§ **DIRECTIVE A**
Reproduce verbatim the portion of the forum thread on the multiple movement drinking pirate below that opens with the words containing "## mkozik1 (Sep" and closes with "turned out too!".

§ **SELECTED PASSAGE**
- Opening Delimiter -
# Multiple Movement Drinking Pirate



## halstaff (Nov 18, 2009)

I incorporated many different designs into Stan's build. He uses 7 servos and pneumatic cylinder which provide the movements. These are controlled by several different Picaxe circuits I've designed (with help from many of the more brilliant minds than mine here).
I had started him last year but wasn't satisfied with how he ran so he had to wait until this year for his debut. 
He worked great and we're pleased to have him join the all the other pirates in our display.






Here's a link to what the initial build looked like


----------



## MapThePlanet (Nov 12, 2010)

came together very nicely! Great job! Thanks for sharing


----------



## RoxyBlue (Oct 6, 2008)

You need to give public access to the video, halstaff


----------



## halstaff (Nov 18, 2009)

Replacing the video now. Be up in a couple of minutes.


----------



## halstaff (Nov 18, 2009)

OK, fixed now.
Sorry about that. Needed to replace the video.


----------



## halstaff (Nov 18, 2009)

Thank you very much. It was a long project but I'm pleased with the results.


----------



## Headless (Sep 4, 2011)

Great job with him!


----------



## IMU (Apr 8, 2009)

Wish I could get my pirates moving. Someday. Looks great!


----------



## halstaff (Nov 18, 2009)

IMU said:


> Wish I could get my pirates moving. Someday. Looks great!


With your talent, it would be no problem!


----------



## bobzilla (Nov 13, 2008)

He looks great Steve! Even better in person!


----------



## The Halloween Lady (Aug 18, 2010)

He is very very impressive! I can't tell you how envious I am of all you techies!!!! Fantastic work.


----------



## hpropman (Jul 27, 2008)

Awesome Job Steve! I love the arm 3 axis mods that you did on him! very cool


----------



## mkozik1 (Sep 6, 2010)

Nice work, as usual Steve!! I am going to be doing this this year as well, what servos did you use for the shoulder and elbow?


----------



## Dead Things (Apr 4, 2009)

Great job Steve!  Love all those movements. Need to look at those big servos! So happy with how the voice turned out too!


----------



## halstaff (Nov 18, 2009)

mkozik1 said:


> Nice work, as usual Steve!! I am going to be doing this this year as well, what servos did you use for the shoulder and elbow?


I used different servos for each joint depending on how much torque I needed.
To rotate the shoulder I used a HiTec HS-485HB
To lift the arm I used a SR-403P and added a bungy cord to help
To lift the elbow I used a HiTec HS-425BB


----------



## diggerc (Feb 22, 2006)

Another looksee.


----------
- Closing Delimiter -
Transcribed page text
- Opening Delimiter -
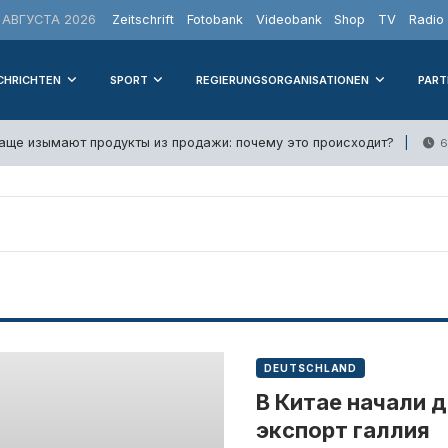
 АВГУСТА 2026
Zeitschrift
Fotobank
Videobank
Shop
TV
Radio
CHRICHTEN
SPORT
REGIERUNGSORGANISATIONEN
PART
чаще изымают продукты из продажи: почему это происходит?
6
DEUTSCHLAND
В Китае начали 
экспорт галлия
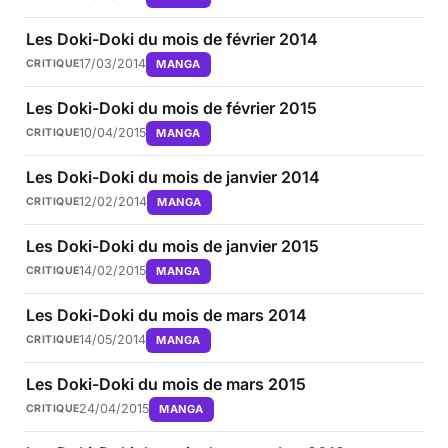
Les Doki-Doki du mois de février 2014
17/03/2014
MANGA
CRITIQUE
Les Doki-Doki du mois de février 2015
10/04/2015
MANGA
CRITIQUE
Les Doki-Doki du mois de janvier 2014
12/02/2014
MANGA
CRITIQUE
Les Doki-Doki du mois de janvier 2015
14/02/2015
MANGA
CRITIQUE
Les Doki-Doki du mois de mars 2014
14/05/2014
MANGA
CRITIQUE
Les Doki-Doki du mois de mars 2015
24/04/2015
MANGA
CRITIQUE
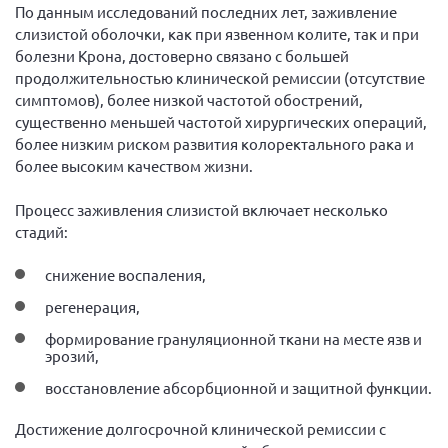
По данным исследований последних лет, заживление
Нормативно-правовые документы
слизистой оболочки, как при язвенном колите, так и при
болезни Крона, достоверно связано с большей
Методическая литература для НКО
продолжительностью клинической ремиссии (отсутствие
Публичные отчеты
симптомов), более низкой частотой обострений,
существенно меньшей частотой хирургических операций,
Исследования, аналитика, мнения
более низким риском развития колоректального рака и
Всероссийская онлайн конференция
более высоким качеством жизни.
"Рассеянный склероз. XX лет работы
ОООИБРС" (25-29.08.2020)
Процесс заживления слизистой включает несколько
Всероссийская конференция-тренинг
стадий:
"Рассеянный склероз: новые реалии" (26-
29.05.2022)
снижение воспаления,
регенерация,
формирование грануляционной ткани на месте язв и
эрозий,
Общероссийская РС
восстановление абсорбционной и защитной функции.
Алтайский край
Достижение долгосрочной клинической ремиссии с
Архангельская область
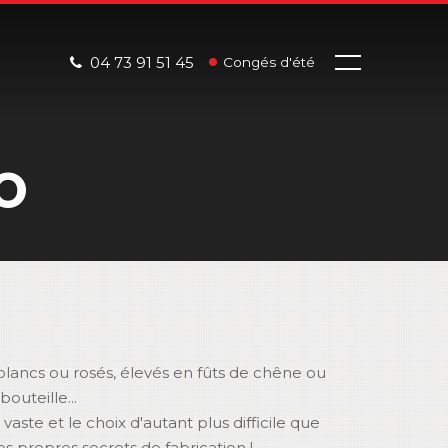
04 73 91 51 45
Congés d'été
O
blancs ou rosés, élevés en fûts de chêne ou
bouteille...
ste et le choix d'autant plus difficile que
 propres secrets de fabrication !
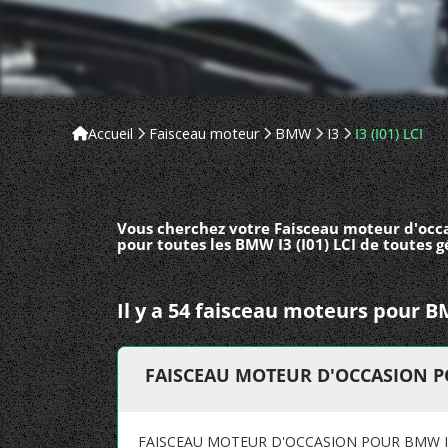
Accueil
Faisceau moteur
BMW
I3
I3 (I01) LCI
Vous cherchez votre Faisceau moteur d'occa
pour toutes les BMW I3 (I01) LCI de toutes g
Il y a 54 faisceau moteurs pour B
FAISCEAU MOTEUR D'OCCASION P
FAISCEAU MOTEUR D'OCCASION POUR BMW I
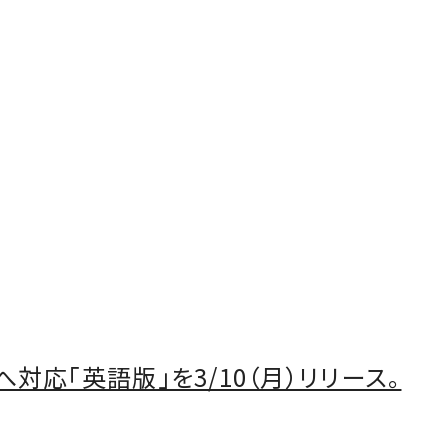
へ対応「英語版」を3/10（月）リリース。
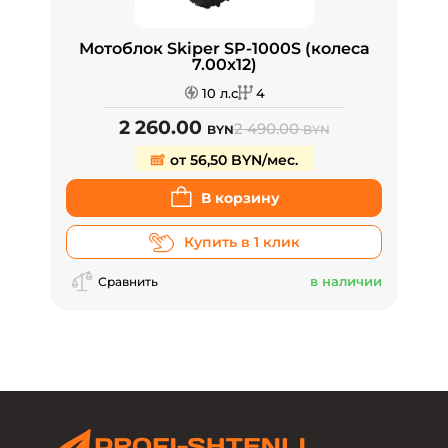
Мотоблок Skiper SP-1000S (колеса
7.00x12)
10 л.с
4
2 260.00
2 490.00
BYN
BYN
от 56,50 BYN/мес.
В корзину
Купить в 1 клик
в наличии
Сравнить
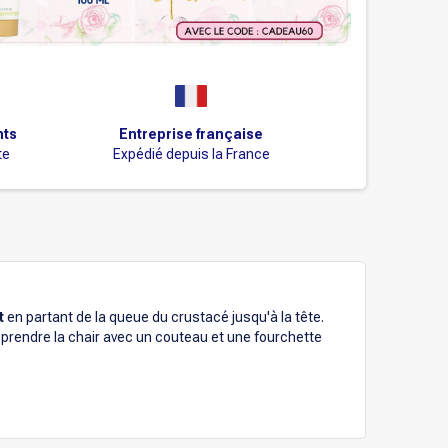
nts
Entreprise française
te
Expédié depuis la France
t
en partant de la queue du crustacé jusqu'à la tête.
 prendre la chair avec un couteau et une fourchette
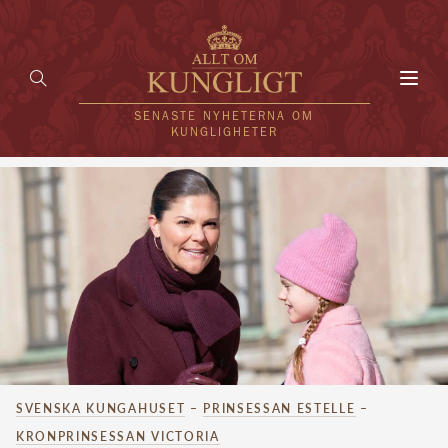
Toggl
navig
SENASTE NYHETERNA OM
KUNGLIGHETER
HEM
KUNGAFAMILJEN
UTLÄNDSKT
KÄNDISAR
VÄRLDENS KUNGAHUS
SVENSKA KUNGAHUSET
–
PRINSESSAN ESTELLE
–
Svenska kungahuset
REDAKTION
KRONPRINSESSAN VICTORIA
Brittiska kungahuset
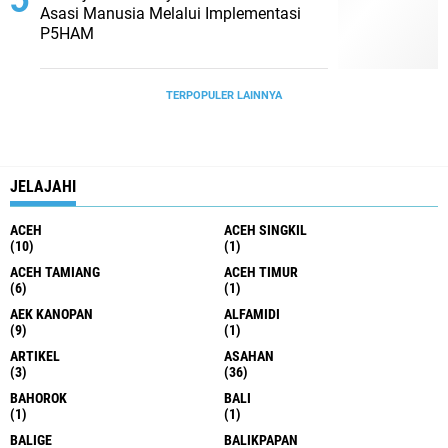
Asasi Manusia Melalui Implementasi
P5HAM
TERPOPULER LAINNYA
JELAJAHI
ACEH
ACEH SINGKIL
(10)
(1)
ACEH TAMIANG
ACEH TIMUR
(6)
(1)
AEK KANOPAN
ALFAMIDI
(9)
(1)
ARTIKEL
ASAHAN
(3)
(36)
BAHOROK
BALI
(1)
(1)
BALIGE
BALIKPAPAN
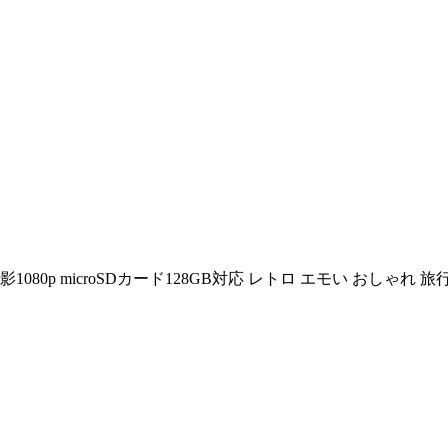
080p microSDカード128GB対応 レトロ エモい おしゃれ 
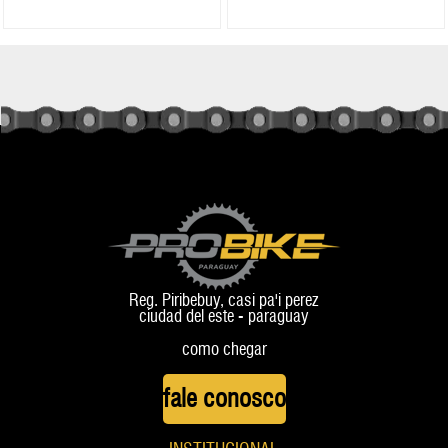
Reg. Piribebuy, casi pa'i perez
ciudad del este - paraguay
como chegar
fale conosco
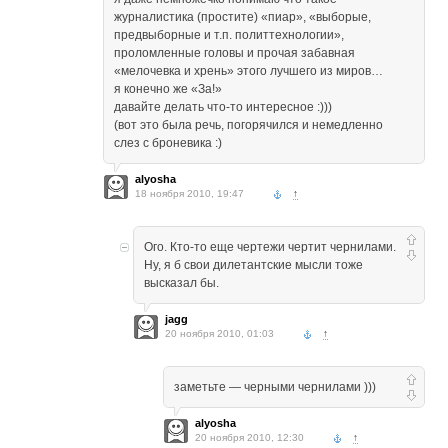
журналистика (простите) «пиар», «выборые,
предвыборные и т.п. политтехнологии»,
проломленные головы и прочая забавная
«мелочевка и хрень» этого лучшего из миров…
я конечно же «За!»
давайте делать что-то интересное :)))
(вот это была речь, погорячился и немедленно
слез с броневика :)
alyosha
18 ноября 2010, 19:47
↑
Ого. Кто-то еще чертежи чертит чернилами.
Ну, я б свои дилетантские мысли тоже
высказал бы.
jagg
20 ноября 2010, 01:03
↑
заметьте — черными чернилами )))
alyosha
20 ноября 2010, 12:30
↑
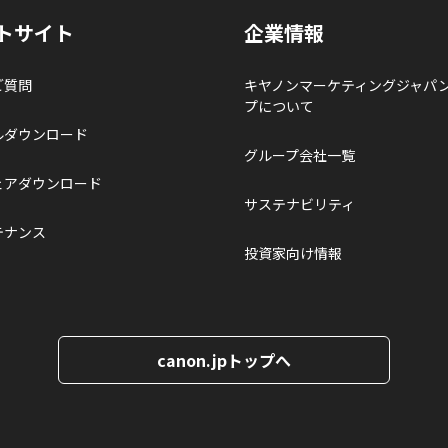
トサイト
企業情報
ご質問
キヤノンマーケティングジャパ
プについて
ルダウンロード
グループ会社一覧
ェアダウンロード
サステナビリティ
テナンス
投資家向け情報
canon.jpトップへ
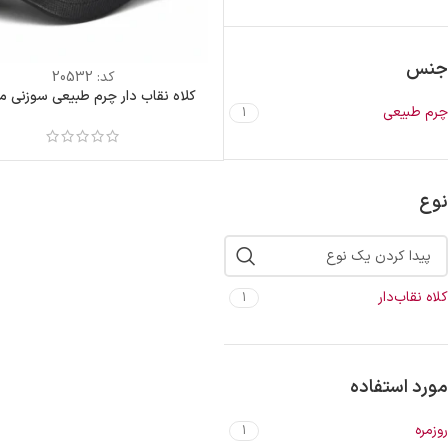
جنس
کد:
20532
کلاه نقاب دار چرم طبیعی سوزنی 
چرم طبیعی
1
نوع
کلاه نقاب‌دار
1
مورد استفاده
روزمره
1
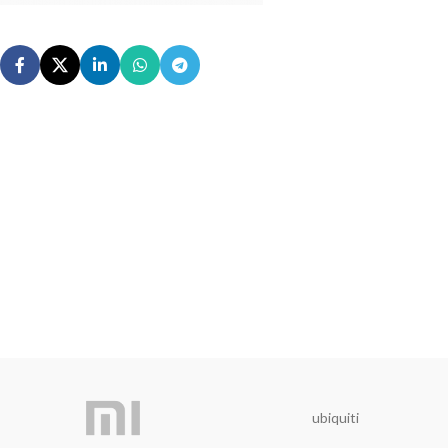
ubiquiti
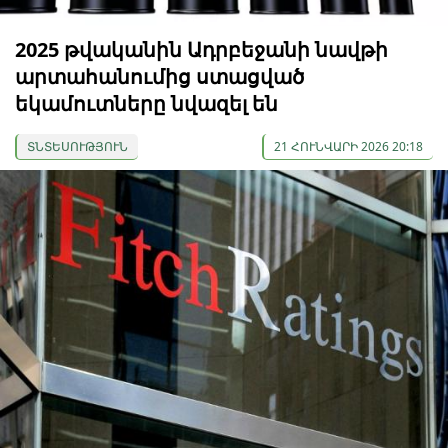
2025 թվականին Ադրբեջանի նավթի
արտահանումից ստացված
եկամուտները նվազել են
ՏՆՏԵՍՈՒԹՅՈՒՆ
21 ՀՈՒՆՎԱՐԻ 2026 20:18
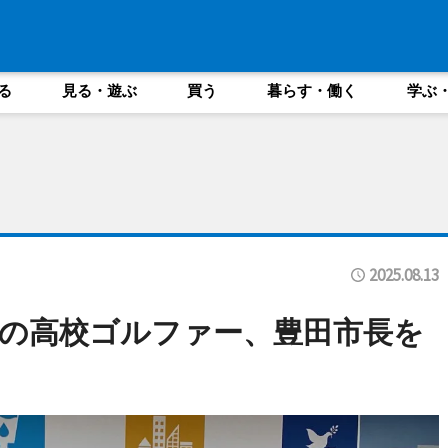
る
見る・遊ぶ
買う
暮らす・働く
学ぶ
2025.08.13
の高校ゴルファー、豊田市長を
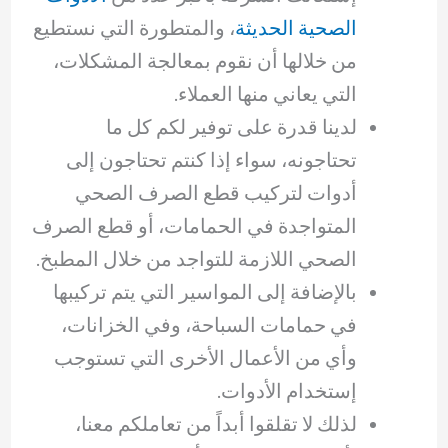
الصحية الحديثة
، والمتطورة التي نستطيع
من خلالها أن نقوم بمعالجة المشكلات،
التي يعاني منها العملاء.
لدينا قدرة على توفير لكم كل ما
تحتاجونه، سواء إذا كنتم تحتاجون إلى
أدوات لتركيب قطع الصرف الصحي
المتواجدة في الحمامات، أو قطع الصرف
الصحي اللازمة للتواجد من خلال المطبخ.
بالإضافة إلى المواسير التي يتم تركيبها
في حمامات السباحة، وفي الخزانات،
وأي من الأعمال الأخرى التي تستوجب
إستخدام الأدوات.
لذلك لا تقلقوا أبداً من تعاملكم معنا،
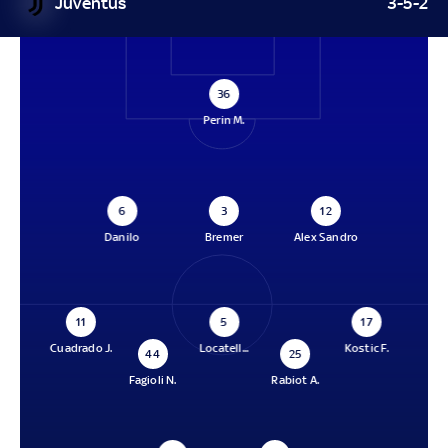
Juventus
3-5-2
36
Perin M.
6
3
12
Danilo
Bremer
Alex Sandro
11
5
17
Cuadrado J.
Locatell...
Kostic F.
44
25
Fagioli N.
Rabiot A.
- Closing Delimiter -
§ **DIRECTIVE B**
Arrange as a numbered list the portion of the listing above that opens with the line containing "Мотоблок Skiper SP-1000S (колеса" and closes with the line containing "prendre la chair", including both of those lines. Omit blank lines and leave the pictures out.

§ **EXERCISE SOLUTION A**
## mkozik1 (Sep 6, 2010)

Nice work, as usual Steve!! I am going to be doing this this year as well, what servos did you use for the shoulder and elbow?


----------



## Dead Things (Apr 4, 2009)

Great job Steve!  Love all those movements. Need to look at those big servos! So happy with how the voice turned out too!

§ **EXERCISE SOLUTION B**
1. Мотоблок Skiper SP-1000S (колеса
2. 7.00x12)
3. 10 л.с
4. 4
5. 2 260.00
6. 2 490.00
7. BYN
8. BYN
9. от 56,50 BYN/мес.
10. В корзину
11. Купить в 1 клик
12. в наличии
13. Сравнить
14. nts
15. Entreprise française
16. te
17. Expédié depuis la France
18. t
19. en partant de la queue du crustacé jusqu'à la tête.
20.  prendre la chair avec un couteau et une fourchette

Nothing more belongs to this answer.